**TASK DESCRIPTION**
In the data that follows, find the line with "21: (47, 202, 3.45)"; transcribe it, every later line up to the one with "39: (907, 46, 2.96)", and that line as well, exactly and with no others.

_____

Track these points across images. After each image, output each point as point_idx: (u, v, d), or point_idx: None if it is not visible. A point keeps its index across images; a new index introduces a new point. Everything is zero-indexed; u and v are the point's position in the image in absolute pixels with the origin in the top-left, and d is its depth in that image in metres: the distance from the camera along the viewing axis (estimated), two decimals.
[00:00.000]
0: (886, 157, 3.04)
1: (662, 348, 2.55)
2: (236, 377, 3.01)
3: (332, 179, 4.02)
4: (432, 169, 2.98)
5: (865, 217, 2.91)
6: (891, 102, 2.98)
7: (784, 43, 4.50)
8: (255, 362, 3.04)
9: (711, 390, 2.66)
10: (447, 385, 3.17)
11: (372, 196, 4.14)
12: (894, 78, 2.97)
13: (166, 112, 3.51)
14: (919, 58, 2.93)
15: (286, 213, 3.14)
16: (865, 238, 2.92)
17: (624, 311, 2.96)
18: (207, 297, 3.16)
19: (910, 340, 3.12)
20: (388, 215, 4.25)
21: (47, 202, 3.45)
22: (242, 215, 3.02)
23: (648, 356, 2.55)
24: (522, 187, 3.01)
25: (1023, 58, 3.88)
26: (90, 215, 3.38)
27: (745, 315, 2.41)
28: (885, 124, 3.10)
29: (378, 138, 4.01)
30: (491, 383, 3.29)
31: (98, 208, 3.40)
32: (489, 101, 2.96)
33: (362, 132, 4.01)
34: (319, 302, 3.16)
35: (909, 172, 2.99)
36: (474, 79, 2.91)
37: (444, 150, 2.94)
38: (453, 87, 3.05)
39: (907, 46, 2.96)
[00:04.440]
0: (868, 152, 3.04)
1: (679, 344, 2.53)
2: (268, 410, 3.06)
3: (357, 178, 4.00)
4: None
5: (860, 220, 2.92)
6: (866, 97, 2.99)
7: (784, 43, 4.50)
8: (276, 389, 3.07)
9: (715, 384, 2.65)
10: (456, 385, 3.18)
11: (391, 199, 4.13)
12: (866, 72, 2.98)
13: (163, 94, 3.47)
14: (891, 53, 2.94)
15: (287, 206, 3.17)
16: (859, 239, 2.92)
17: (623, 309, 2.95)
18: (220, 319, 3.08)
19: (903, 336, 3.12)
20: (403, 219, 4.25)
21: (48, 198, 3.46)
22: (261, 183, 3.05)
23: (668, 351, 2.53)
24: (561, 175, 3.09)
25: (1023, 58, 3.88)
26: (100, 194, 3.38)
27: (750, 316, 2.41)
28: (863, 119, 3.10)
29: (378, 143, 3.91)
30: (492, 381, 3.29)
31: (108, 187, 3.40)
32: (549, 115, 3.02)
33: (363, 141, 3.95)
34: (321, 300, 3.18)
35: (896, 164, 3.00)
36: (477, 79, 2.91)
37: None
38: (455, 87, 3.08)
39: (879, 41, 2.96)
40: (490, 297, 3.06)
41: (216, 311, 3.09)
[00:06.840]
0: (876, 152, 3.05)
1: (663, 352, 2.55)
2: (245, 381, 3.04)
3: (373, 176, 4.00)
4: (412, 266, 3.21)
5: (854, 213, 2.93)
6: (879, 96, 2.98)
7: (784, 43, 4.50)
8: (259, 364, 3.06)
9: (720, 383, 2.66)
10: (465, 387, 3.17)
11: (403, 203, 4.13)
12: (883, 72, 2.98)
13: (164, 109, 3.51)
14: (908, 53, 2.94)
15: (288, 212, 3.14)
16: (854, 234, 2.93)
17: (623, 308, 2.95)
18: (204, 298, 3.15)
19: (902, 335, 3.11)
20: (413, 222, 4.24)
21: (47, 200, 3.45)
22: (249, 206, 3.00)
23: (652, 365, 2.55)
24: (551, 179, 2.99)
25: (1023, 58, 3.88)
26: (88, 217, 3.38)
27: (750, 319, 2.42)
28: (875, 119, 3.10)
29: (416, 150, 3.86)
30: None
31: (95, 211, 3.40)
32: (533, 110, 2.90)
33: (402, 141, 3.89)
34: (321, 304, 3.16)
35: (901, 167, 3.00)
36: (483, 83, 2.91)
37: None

_____

**RESPONSE TO THE TASK**
21: (47, 202, 3.45)
22: (242, 215, 3.02)
23: (648, 356, 2.55)
24: (522, 187, 3.01)
25: (1023, 58, 3.88)
26: (90, 215, 3.38)
27: (745, 315, 2.41)
28: (885, 124, 3.10)
29: (378, 138, 4.01)
30: (491, 383, 3.29)
31: (98, 208, 3.40)
32: (489, 101, 2.96)
33: (362, 132, 4.01)
34: (319, 302, 3.16)
35: (909, 172, 2.99)
36: (474, 79, 2.91)
37: (444, 150, 2.94)
38: (453, 87, 3.05)
39: (907, 46, 2.96)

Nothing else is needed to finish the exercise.